=== Material for the task ===
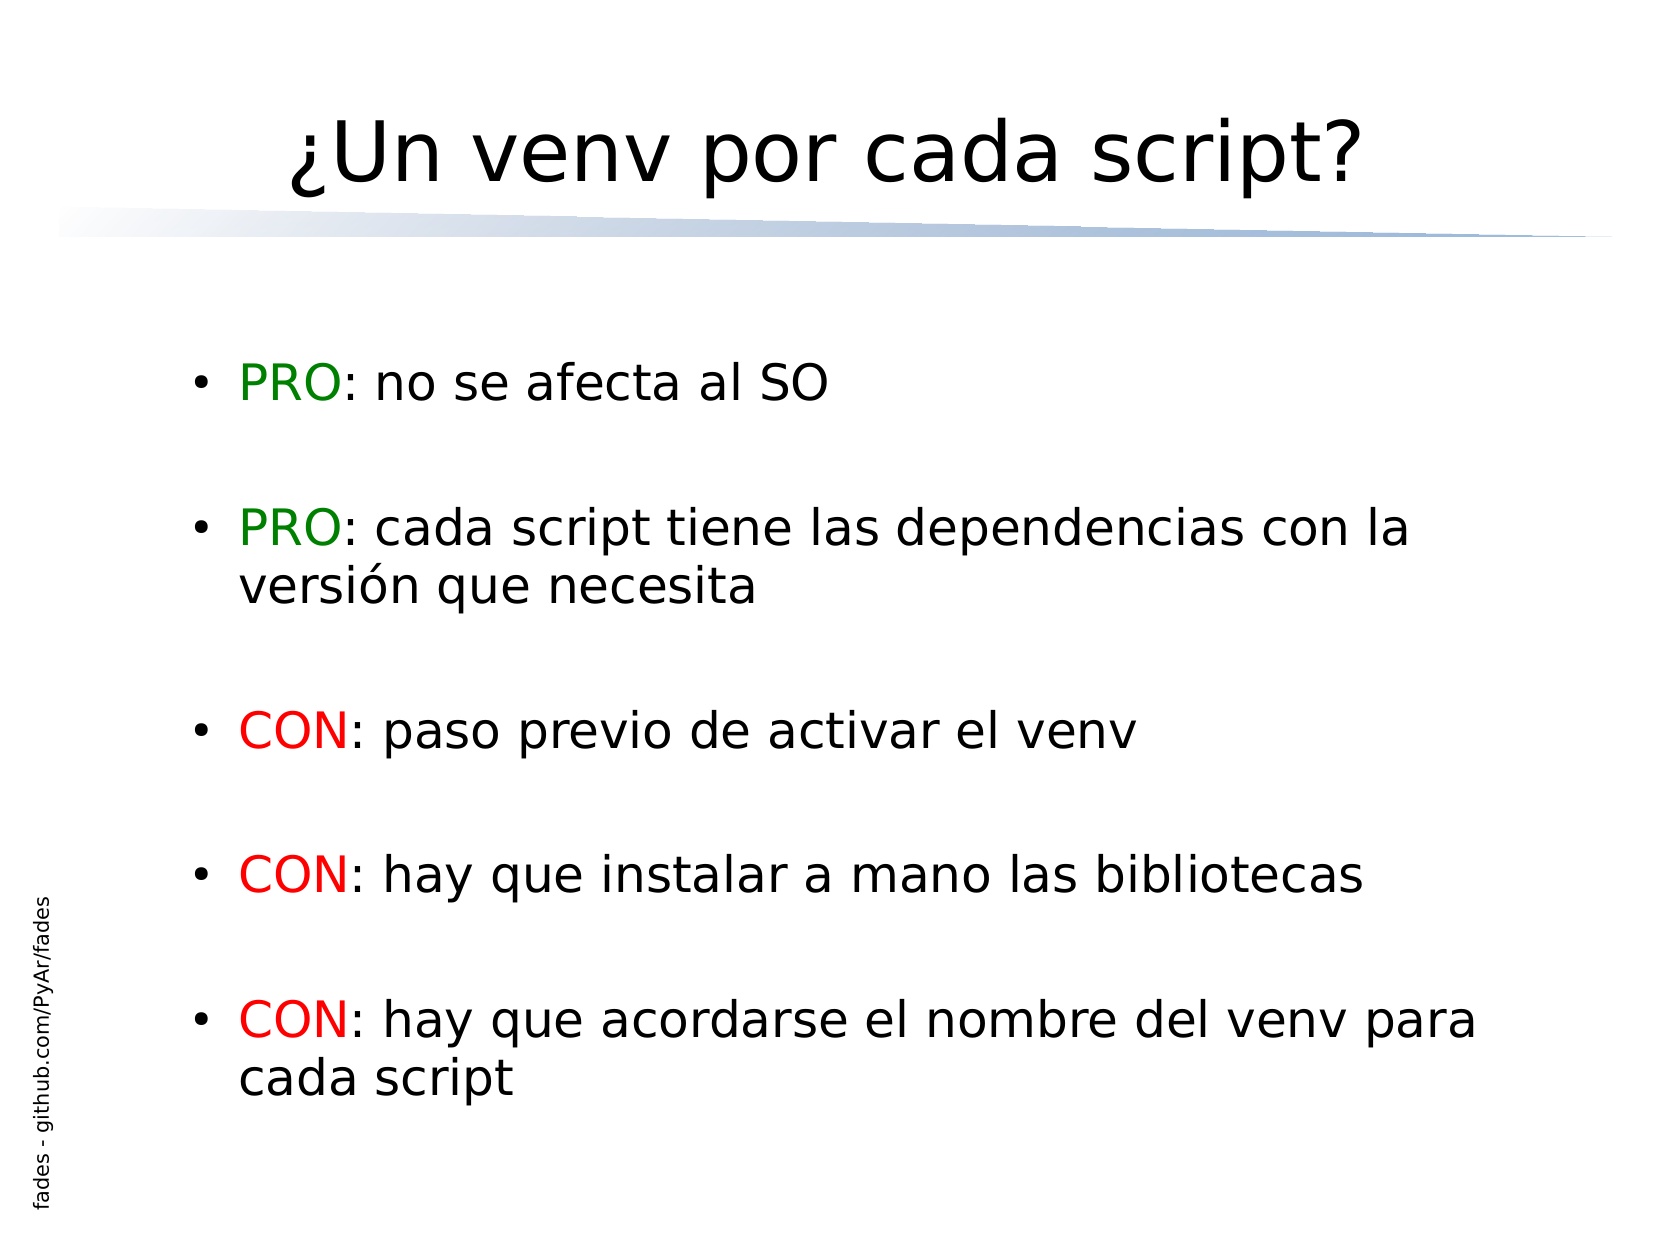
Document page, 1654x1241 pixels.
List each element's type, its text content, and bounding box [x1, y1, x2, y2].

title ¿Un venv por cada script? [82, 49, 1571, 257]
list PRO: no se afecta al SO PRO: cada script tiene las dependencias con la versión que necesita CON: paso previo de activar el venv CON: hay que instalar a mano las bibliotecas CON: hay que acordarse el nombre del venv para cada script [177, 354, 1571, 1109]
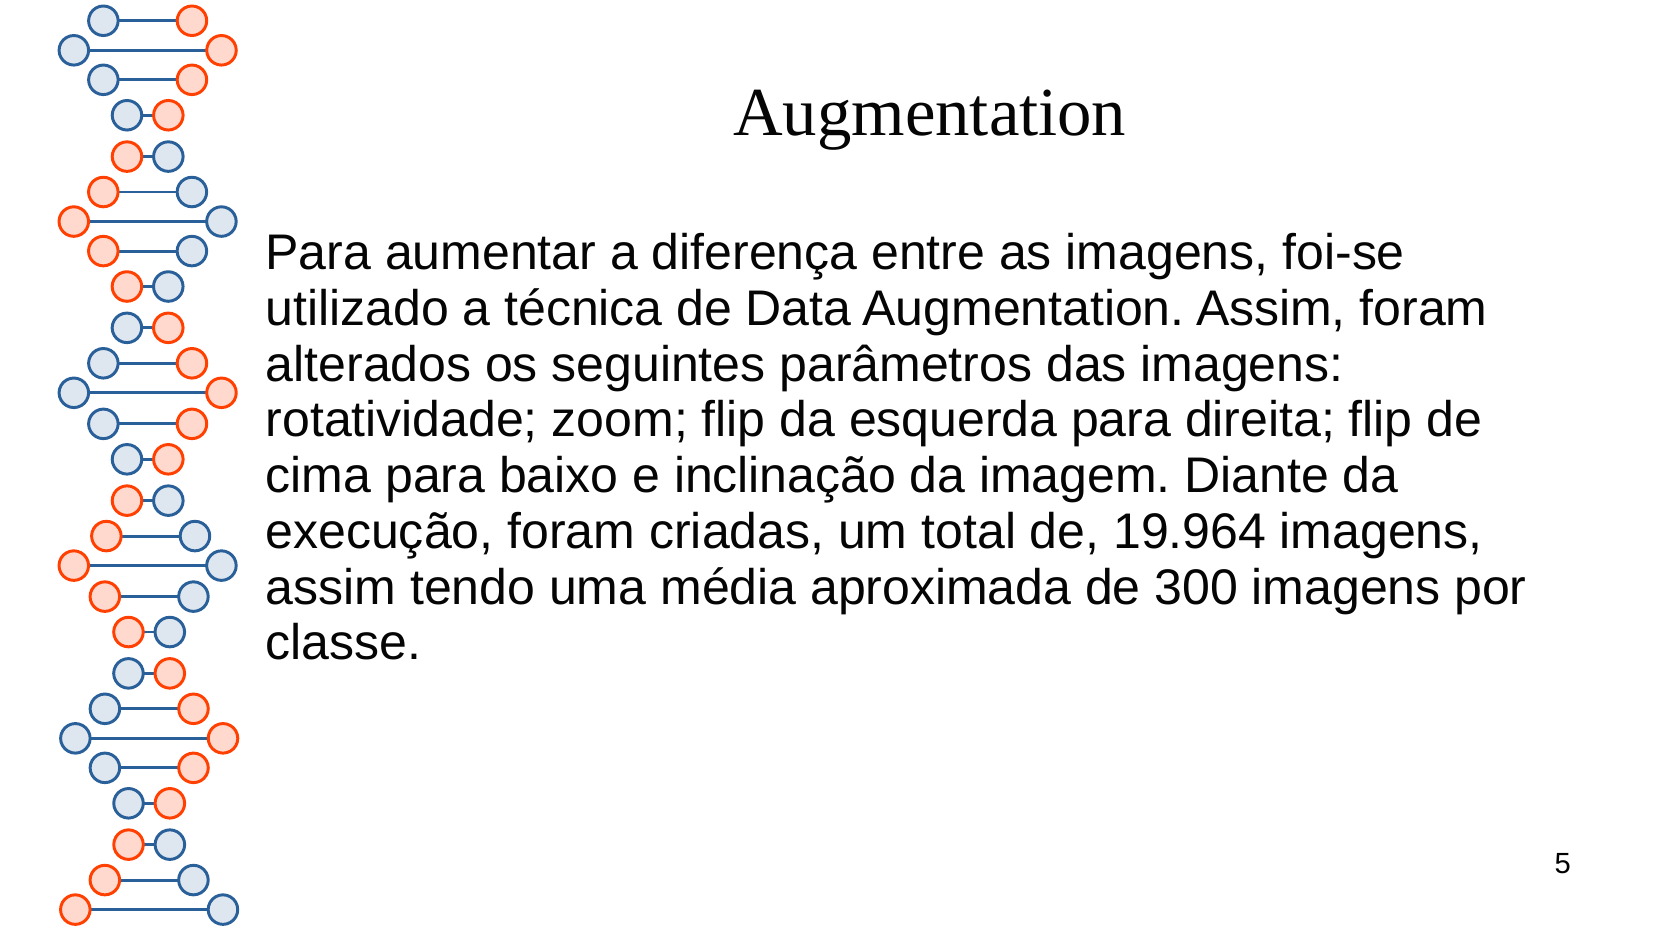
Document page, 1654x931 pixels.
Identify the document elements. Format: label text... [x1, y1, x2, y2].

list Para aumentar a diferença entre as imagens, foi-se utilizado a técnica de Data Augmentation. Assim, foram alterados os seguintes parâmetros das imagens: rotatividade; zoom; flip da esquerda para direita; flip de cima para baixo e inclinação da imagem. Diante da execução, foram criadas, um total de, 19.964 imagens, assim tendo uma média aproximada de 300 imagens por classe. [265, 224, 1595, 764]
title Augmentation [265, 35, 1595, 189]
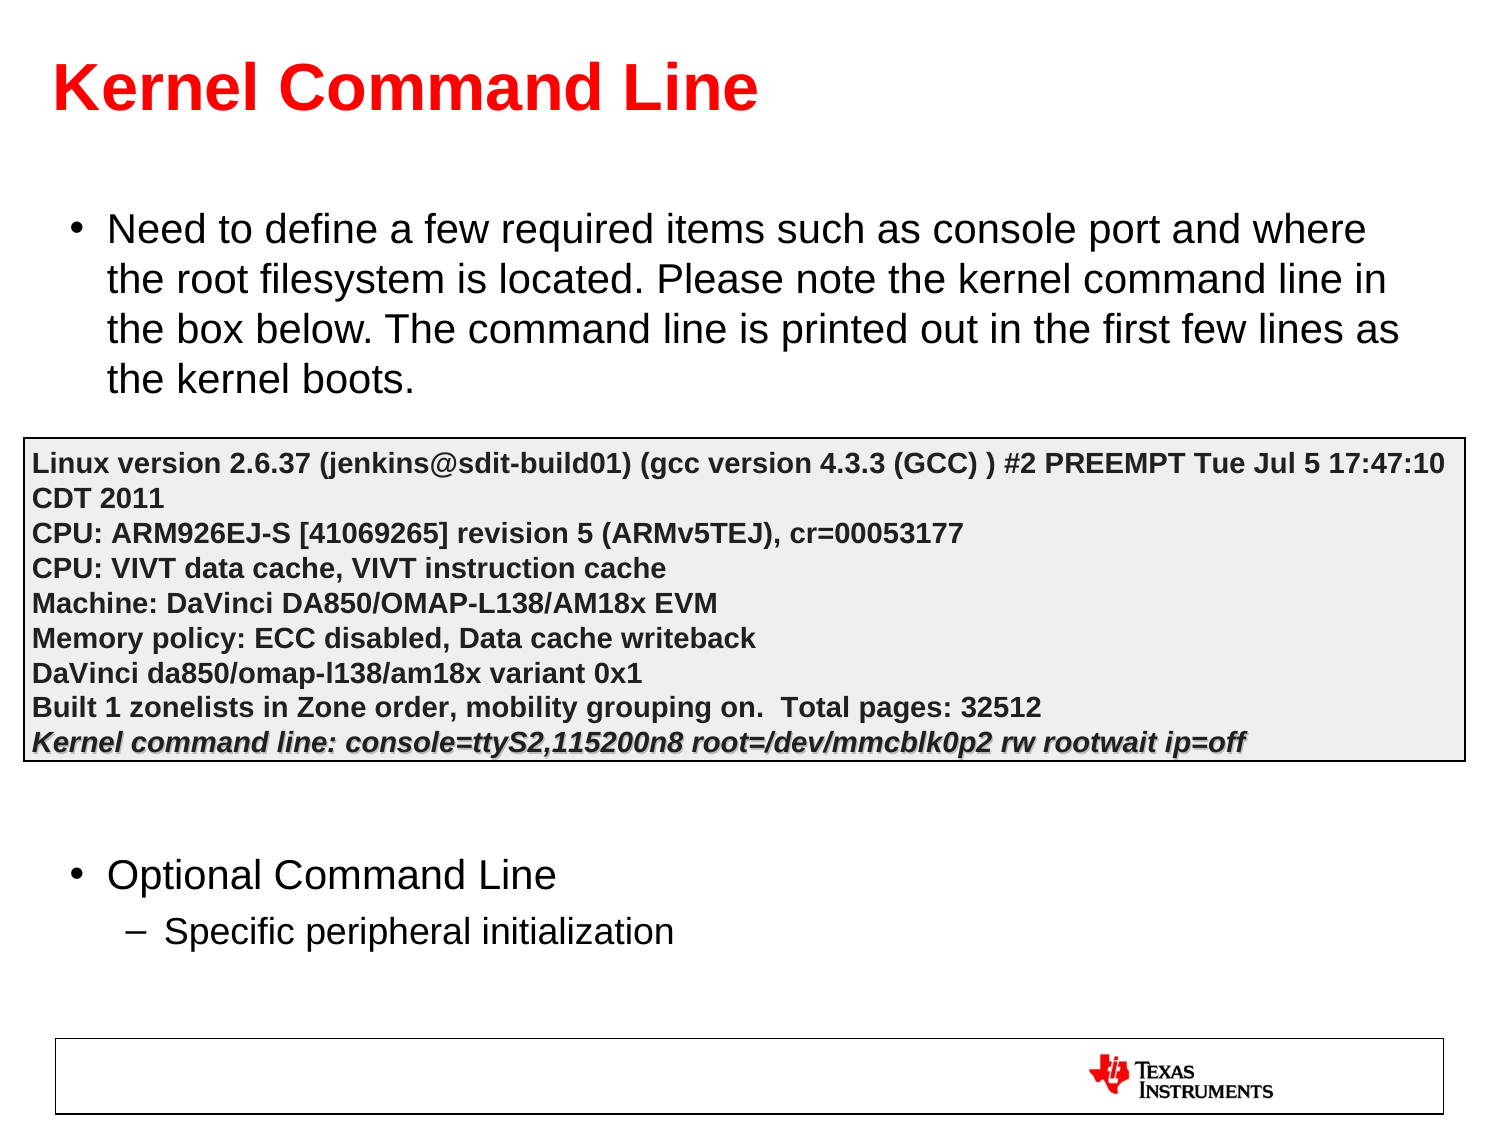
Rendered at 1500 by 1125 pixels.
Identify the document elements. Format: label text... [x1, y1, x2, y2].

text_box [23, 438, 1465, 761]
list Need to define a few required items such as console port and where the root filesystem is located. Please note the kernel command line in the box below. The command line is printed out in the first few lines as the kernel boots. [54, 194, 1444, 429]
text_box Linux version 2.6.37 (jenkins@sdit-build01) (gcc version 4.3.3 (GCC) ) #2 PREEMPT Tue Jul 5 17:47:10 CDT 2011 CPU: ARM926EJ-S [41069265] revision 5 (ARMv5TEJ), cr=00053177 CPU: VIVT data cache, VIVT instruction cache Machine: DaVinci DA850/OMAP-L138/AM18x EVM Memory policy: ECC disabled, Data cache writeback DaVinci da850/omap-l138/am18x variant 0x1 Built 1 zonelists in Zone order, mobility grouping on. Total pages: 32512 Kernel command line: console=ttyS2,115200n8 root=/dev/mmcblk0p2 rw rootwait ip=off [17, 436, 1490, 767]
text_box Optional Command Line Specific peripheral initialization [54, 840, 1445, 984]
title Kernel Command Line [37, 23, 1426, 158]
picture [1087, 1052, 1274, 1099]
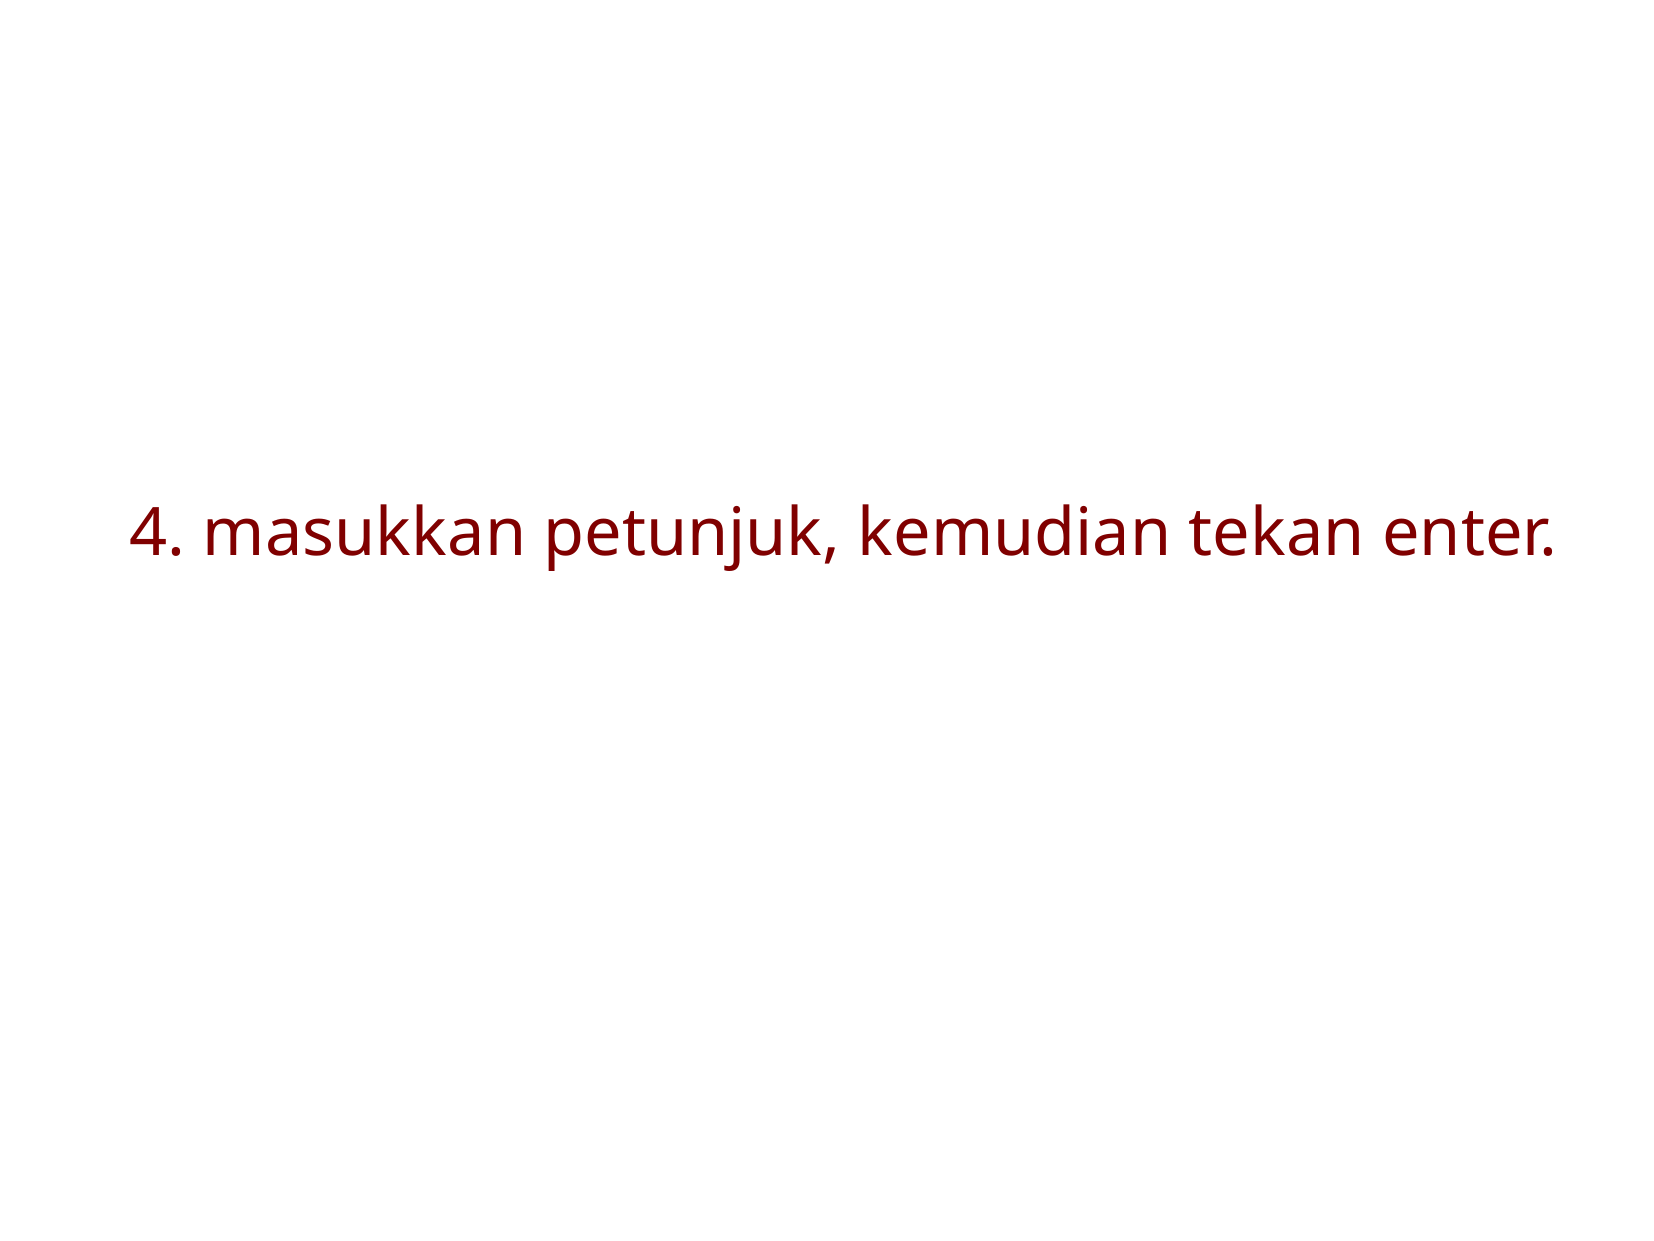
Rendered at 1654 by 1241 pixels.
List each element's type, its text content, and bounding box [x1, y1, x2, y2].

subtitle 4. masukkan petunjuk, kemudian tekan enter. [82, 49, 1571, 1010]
===
__Exercise directions__
Copy the lines again word for word, starting with the line that contains "Rendered at 1500 by 1125 pixels." and going through the end of the rows above. Leave out the pictures.

__Expected output__
Rendered at 1500 by 1125 pixels.
Identify the document elements. Format: label text... [x1, y1, x2, y2].

text_box [23, 438, 1465, 761]
list Need to define a few required items such as console port and where the root filesystem is located. Please note the kernel command line in the box below. The command line is printed out in the first few lines as the kernel boots. [54, 194, 1444, 429]
text_box Linux version 2.6.37 (jenkins@sdit-build01) (gcc version 4.3.3 (GCC) ) #2 PREEMPT Tue Jul 5 17:47:10 CDT 2011 CPU: ARM926EJ-S [41069265] revision 5 (ARMv5TEJ), cr=00053177 CPU: VIVT data cache, VIVT instruction cache Machine: DaVinci DA850/OMAP-L138/AM18x EVM Memory policy: ECC disabled, Data cache writeback DaVinci da850/omap-l138/am18x variant 0x1 Built 1 zonelists in Zone order, mobility grouping on. Total pages: 32512 Kernel command line: console=ttyS2,115200n8 root=/dev/mmcblk0p2 rw rootwait ip=off [17, 436, 1490, 767]
text_box Optional Command Line Specific peripheral initialization [54, 840, 1445, 984]
title Kernel Command Line [37, 23, 1426, 158]
picture [1087, 1052, 1274, 1099]
Rendered at 1654 by 1241 pixels.
List each element's type, its text content, and bounding box [x1, y1, x2, y2].

subtitle 4. masukkan petunjuk, kemudian tekan enter. [82, 49, 1571, 1010]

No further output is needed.